Task:
Within the material below, locate the line with "弁護士法人ベリーベスト法律事務所" and the line with "マーケットのニーズに応じ、今後", then return those two lines and all lines between them, exactly as written.

Data extracts:
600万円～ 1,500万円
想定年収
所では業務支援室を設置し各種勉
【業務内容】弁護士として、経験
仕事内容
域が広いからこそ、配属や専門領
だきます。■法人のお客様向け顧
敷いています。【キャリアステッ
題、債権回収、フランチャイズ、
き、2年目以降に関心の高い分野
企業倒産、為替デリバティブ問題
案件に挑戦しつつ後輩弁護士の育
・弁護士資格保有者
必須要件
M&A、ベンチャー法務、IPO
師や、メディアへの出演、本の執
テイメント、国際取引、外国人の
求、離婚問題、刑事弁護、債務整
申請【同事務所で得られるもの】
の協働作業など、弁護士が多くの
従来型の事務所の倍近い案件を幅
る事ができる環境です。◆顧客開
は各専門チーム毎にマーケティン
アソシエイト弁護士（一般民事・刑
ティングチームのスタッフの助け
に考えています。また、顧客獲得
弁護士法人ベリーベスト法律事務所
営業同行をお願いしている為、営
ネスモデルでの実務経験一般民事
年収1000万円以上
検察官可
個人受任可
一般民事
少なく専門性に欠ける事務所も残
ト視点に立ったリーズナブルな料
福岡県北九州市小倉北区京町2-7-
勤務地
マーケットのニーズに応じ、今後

==

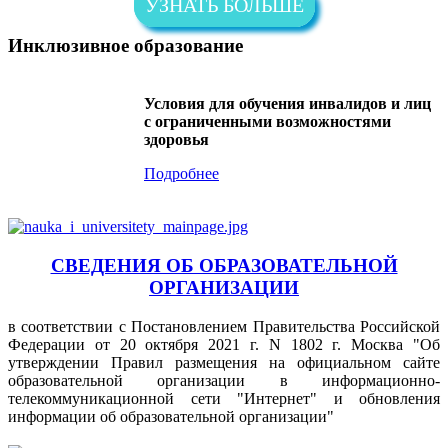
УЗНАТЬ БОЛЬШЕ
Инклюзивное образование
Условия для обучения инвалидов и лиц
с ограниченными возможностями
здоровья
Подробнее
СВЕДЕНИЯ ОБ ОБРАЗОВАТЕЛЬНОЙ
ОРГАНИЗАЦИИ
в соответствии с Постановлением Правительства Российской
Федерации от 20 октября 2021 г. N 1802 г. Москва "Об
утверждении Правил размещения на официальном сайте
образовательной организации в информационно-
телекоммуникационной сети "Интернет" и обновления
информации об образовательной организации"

* * *

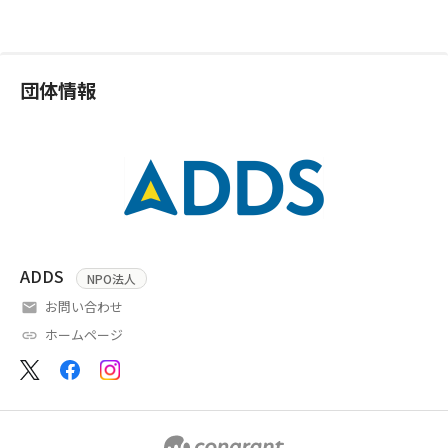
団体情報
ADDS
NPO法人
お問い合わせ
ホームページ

Problem solution:
弁護士法人ベリーベスト法律事務所
営業同行をお願いしている為、営
ネスモデルでの実務経験一般民事
年収1000万円以上
検察官可
個人受任可
一般民事
少なく専門性に欠ける事務所も残
ト視点に立ったリーズナブルな料
福岡県北九州市小倉北区京町2-7-
勤務地
マーケットのニーズに応じ、今後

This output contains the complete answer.